Last night I only managed to get one super extracted. It was cold and rainy...about 15 degrees celcius. The honey wouldn't flow very well at that temperature and it took a long time to have it go through the sieve and into the large buckets. I need to put the raw honey into disinfected buckets to let it settle out any foreign particles and impurities. The air bubbles rise to the top and the particles fall to the bottom. In a few days, the honey will be ready to bottle.

It is amazing honey...when it is fresh you can still smell the flowers! It tastes wonderful that I can tell you!

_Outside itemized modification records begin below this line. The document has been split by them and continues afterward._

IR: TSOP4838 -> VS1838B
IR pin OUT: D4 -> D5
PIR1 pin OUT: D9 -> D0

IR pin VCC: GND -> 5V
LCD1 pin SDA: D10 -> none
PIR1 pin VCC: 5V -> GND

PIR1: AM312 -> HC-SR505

Wednesday, August 09, 2006

The Stock Trailer


Just an old 2 place horse trailer built in the 70's, it has served us well as a transport for everything except horses. I saw this trailer sitting at a neighbor's place with a "for sale" sign on it and was immediately interested. I am always on the look-out for a deal and if there is any way that I can "horse trade", I will. I knew that this neighbor was a mechanic and had heard that he was looking for a quad. At the time, I was the owner of a mid-90's Polaris quad. I am here to tell you that unless you are a mechanic, you probably do not want to own a mid-90's Polaris quad...maybe it was just my particular machine, but what a mission to keep the thing running. I approached the neighbor with the deal and to my delight, he agreed. The trailer was worth quite a bit less than the market value of the quad, but I didn't want him to think badly of me in case it was beyond his ability to restore so we traded straight across. The last I heard, he had gone through the machine with a fine tooth comb and had repaired or replaced all he needed in order to get it running properly. Our new trailer was painted and I replaced a few light lenses and it was road worthy. We transport our chickens to market, our pigs and now cows and it seems to work very well.

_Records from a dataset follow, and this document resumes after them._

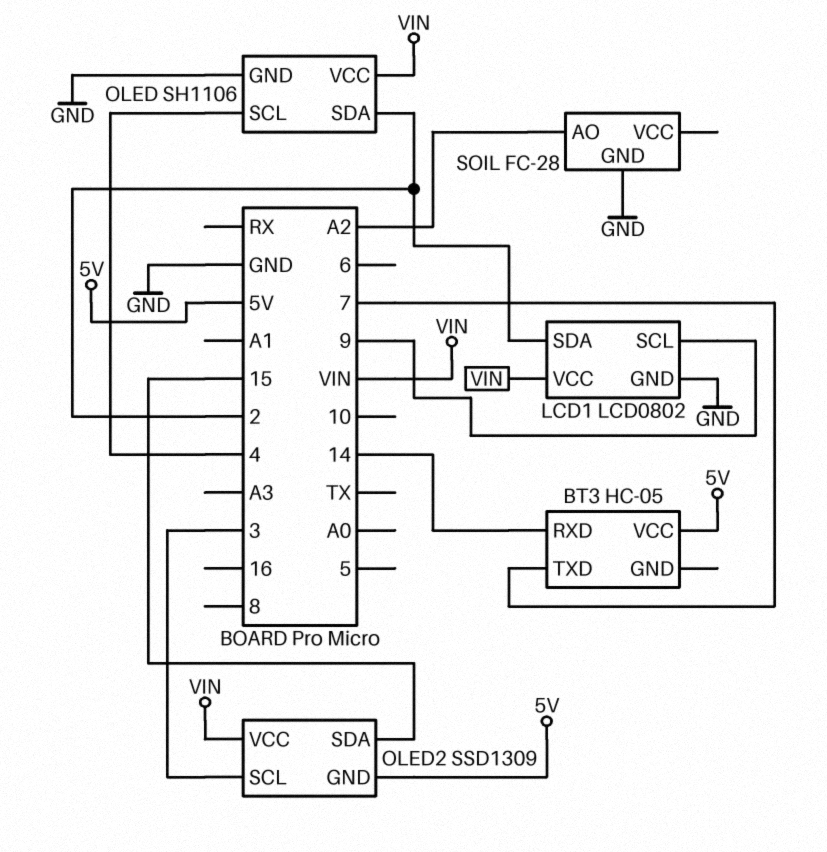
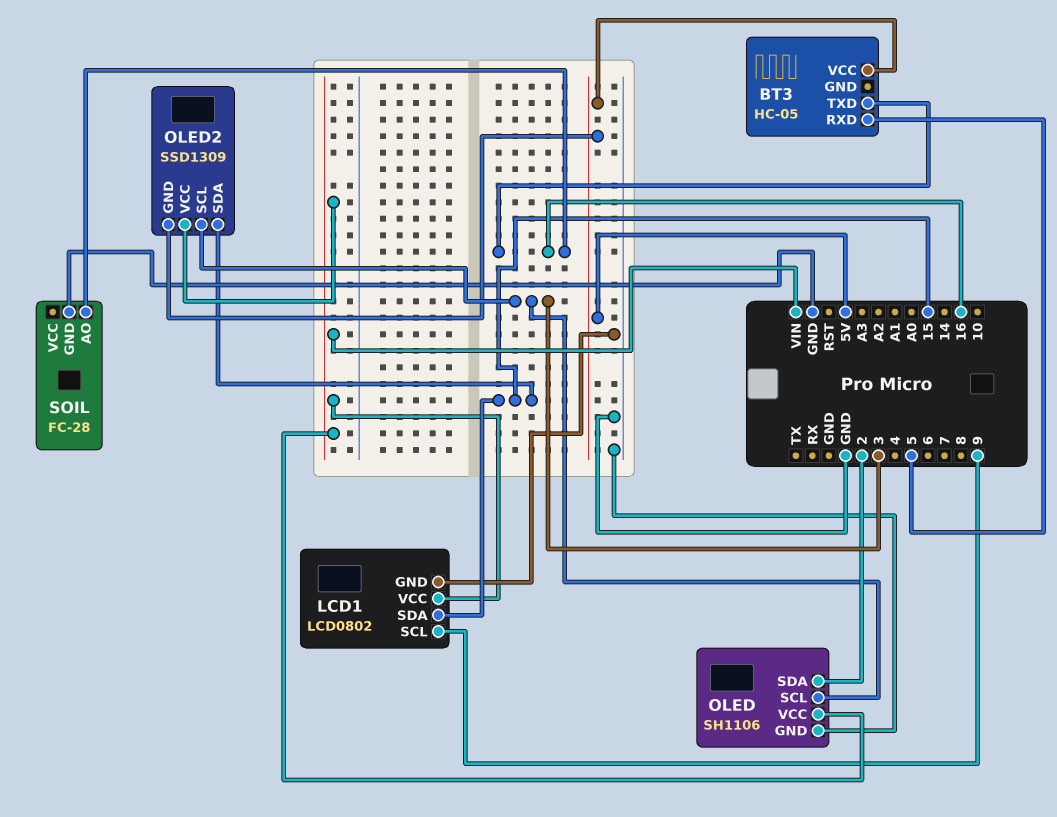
BT3 pin RXD: 14 -> 5
BT3 pin TXD: 7 -> 16
LCD1 pin SDA: 2 -> 15
OLED pin SCL: 4 -> 3
SOIL pin AO: A2 -> 16

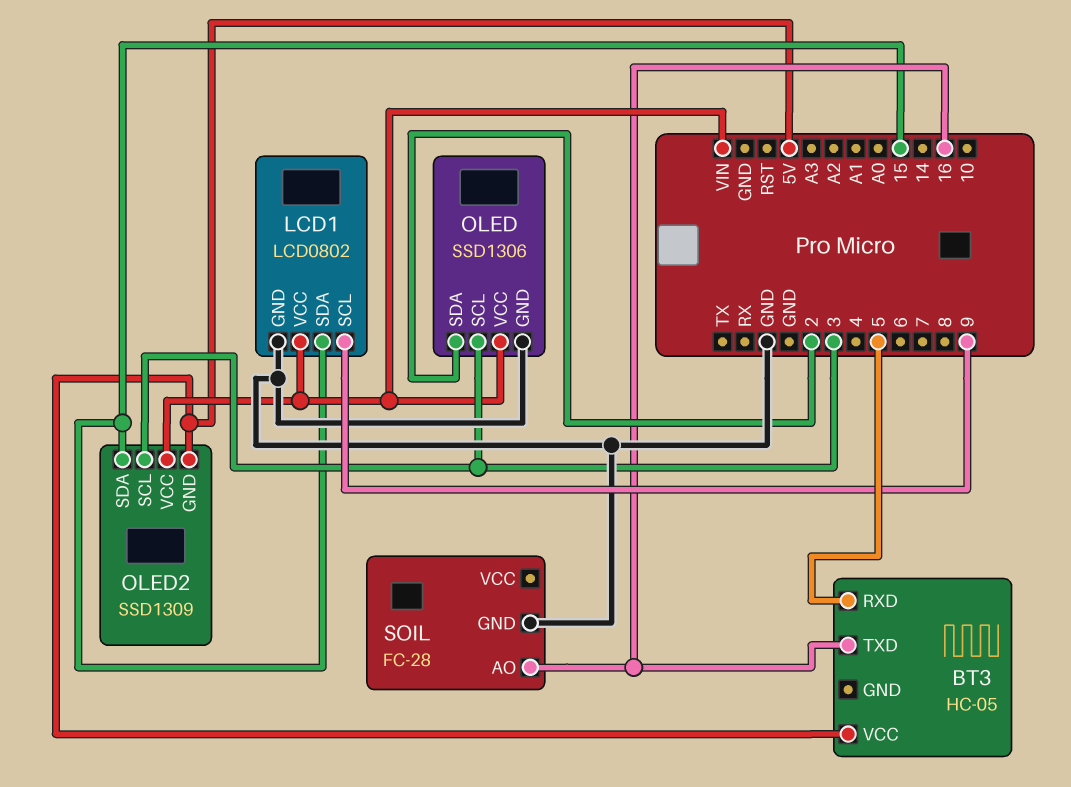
OLED: SH1106 -> SSD1306

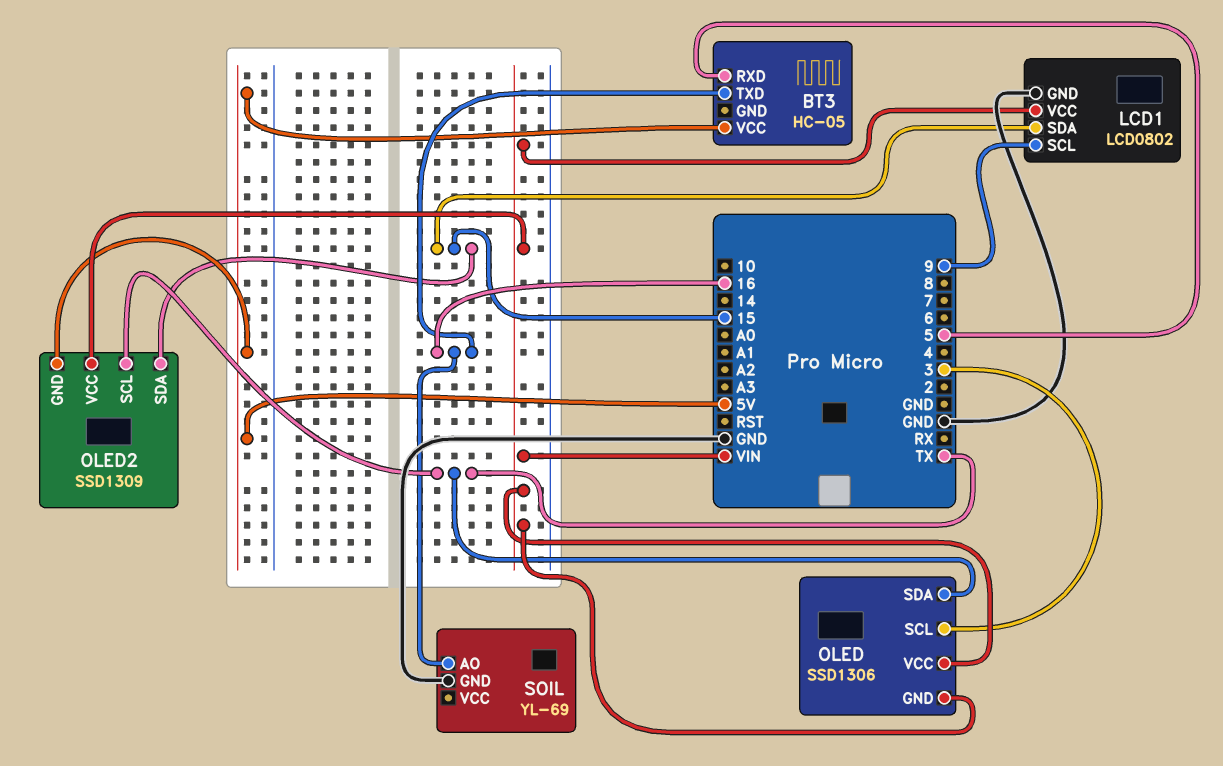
OLED pin GND: GND -> VIN
OLED pin SDA: 2 -> TX
OLED2 pin SCL: 3 -> TX
SOIL: FC-28 -> YL-69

I pull this trailer with a 2000 Ford F250 turbo diesel. It is my old truck and has been retired to farm duties now that I have a new chev 1/2 ton. When the Ford was newer, I spent a little money on extras. It has a performance exhaust and it is re-programmed for more performance. Needless to say, it pulls the little stock trailer quite easily and it is a great highway unit. Up and down hills without a complaint and quite reasonable when it comes to operating costs.

Cows in the twilight


On Monday we went over to some friends place near our farm. They have an acreage and keep a few cows for beef. Because they do not have enough acreage for the cows, they end up feeding hay throughout the winter. With our cow "Henny" out in the pasture alone with her calf, we thought that if we took a few cows in they would keep her company and we would be able to clear out some overgrown pastures on our property. It is a win win situation because we get some pasture cleared and our friend doesn't have to feed this summer. Our trusty stock trailer in tow, we made the 3 minute drive to the neighbor's place to pick up some extra members for our "herd", two Hereford cross heifers.

Cows are so interesting to us. Having never kept them, we are learning daily about their behaviour. There wasn't the big melt-down rodeo that occurs when you introduce strange animals to each other in almost every other species. Pigs spend the next few hours chasing and butt sniffing and squealing in horror at each other. Horses run at full throttle chasing and biting. Dogs....well you get where I am going. When we let the two new cows into the pasture with Henny it was almost disappointing! They sniffed noses with each other, bellowed a time or two to each other and then just started walking around together grazing. I am glad we didn't have fences to repair or vet bills! It was funny this morning because "T-bone", the calf, was mock fighting with the other young heifer. He is so little compared to her, but she seemed to be enjoying the play time also, and was very gentle with him.

Tuesday, August 08, 2006

An update on my girls...


Back in May I sold two of my best girls to a farmer in Manitoba. These gilts were from a litter that was farrowed on January 31st. I took a drive down to Regina, Saskatchewan (about 8 hrs) to meet Neal and do the "pig transfer". I am always interested to hear or see how my animals are doing in their new homes. By the looks of this picture, they are growing well and seem to be very healthy and fit. I am glad that Neal is taking such good care of them.